Telnic’s proposal to modify the data displayed to the world of its registrants, especially individuals, takes into account the legal requirements of the UK Data Protection Act of 1998 and the EU Privacy Directive.  These laws of a country and a continent provide rights to individuals which allow them to control the distribution of their personal data.  Individuals cannot have their address, phone, fax and email published without their express consent. 

Telnic has handled this matter properly.  It has consulted with the UK Information Commissioner's office which oversees and enforces data protection laws in the UK.  Its proposal follows the example of Nominet, the UK country code, which has a Whois policy that allows .UK registrants to protect their personal data.  It also follows the example of the Global Name Registry, incorporated in the UK and the first sponsored gTLD to seek to modify the gTLD Whois requirements to better protection personal data under law.

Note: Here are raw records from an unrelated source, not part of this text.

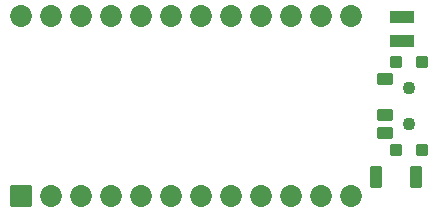
<source format=gbr>
%TF.GenerationSoftware,KiCad,Pcbnew,(6.0.4)*%
%TF.CreationDate,2022-10-25T01:53:53-04:00*%
%TF.ProjectId,battpack,62617474-7061-4636-9b2e-6b696361645f,v1.0.0*%
%TF.SameCoordinates,Original*%
%TF.FileFunction,Soldermask,Bot*%
%TF.FilePolarity,Negative*%
%FSLAX46Y46*%
G04 Gerber Fmt 4.6, Leading zero omitted, Abs format (unit mm)*
G04 Created by KiCad (PCBNEW (6.0.4)) date 2022-10-25 01:53:53*
%MOMM*%
%LPD*%
G01*
G04 APERTURE LIST*
G04 Aperture macros list*
%AMRoundRect*
0 Rectangle with rounded corners*
0 $1 Rounding radius*
0 $2 $3 $4 $5 $6 $7 $8 $9 X,Y pos of 4 corners*
0 Add a 4 corners polygon primitive as box body*
4,1,4,$2,$3,$4,$5,$6,$7,$8,$9,$2,$3,0*
0 Add four circle primitives for the rounded corners*
1,1,$1+$1,$2,$3*
1,1,$1+$1,$4,$5*
1,1,$1+$1,$6,$7*
1,1,$1+$1,$8,$9*
0 Add four rect primitives between the rounded corners*
20,1,$1+$1,$2,$3,$4,$5,0*
20,1,$1+$1,$4,$5,$6,$7,0*
20,1,$1+$1,$6,$7,$8,$9,0*
20,1,$1+$1,$8,$9,$2,$3,0*%
G04 Aperture macros list end*
%ADD10RoundRect,0.050000X-0.876300X-0.876300X0.876300X-0.876300X0.876300X0.876300X-0.876300X0.876300X0*%
%ADD11C,1.852600*%
%ADD12C,1.100000*%
%ADD13RoundRect,0.050000X-0.625000X0.450000X-0.625000X-0.450000X0.625000X-0.450000X0.625000X0.450000X0*%
%ADD14RoundRect,0.050000X-0.450000X0.450000X-0.450000X-0.450000X0.450000X-0.450000X0.450000X0.450000X0*%
%ADD15RoundRect,0.050000X-0.450000X-0.850000X0.450000X-0.850000X0.450000X0.850000X-0.450000X0.850000X0*%
%ADD16RoundRect,0.050000X-1.000000X-0.500000X1.000000X-0.500000X1.000000X0.500000X-1.000000X0.500000X0*%
G04 APERTURE END LIST*
D10*
%TO.C,*%
X-13970000Y-7620000D03*
D11*
X-11430000Y-7620000D03*
X-8890000Y-7620000D03*
X-6350000Y-7620000D03*
X-3810000Y-7620000D03*
X-1270000Y-7620000D03*
X1270000Y-7620000D03*
X3810000Y-7620000D03*
X6350000Y-7620000D03*
X8890000Y-7620000D03*
X11430000Y-7620000D03*
X13970000Y-7620000D03*
X13970000Y7620000D03*
X11430000Y7620000D03*
X8890000Y7620000D03*
X6350000Y7620000D03*
X3810000Y7620000D03*
X1270000Y7620000D03*
X-1270000Y7620000D03*
X-3810000Y7620000D03*
X-6350000Y7620000D03*
X-8890000Y7620000D03*
X-11430000Y7620000D03*
X-13970000Y7620000D03*
%TD*%
D12*
%TO.C,T1*%
X18850000Y-1500000D03*
X18850000Y1500000D03*
D13*
X16775000Y2250000D03*
X16775000Y-750000D03*
X16775000Y-2250000D03*
D14*
X19950000Y-3700000D03*
X17750000Y-3700000D03*
X17750000Y3700000D03*
X19950000Y3700000D03*
%TD*%
D12*
%TO.C,T2*%
X18850000Y-1500000D03*
X18850000Y1500000D03*
%TD*%
D15*
%TO.C,B2*%
X16050000Y-6000000D03*
X19450000Y-6000000D03*
%TD*%
D16*
%TO.C,PAD1*%
X18250000Y7500000D03*
%TD*%
%TO.C,PAD2*%
X18250000Y5500000D03*
%TD*%
M02*

</source>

It is a completely unacceptable to ask a registry to violate civil and criminal laws as a condition of operating in the ICANN community.  It is a Catch-22 the Whois Working Groups and even the GAC have expressed concern over many times. Telnic wisely chose the proactive approach – to seek compliance with both ICANN contractual requirements and the UK and EU laws. It is an important request.

The NCUC strongly supports the grant of Telnic’s request as consistent with good business practices,  fostering corporate compliance with national law, and making clear that “gTLD Whois services must comply with applicable national laws and regulations” [GAC communique of Whois

We ask that ICANN adopt the Telnic proposal with alacrity.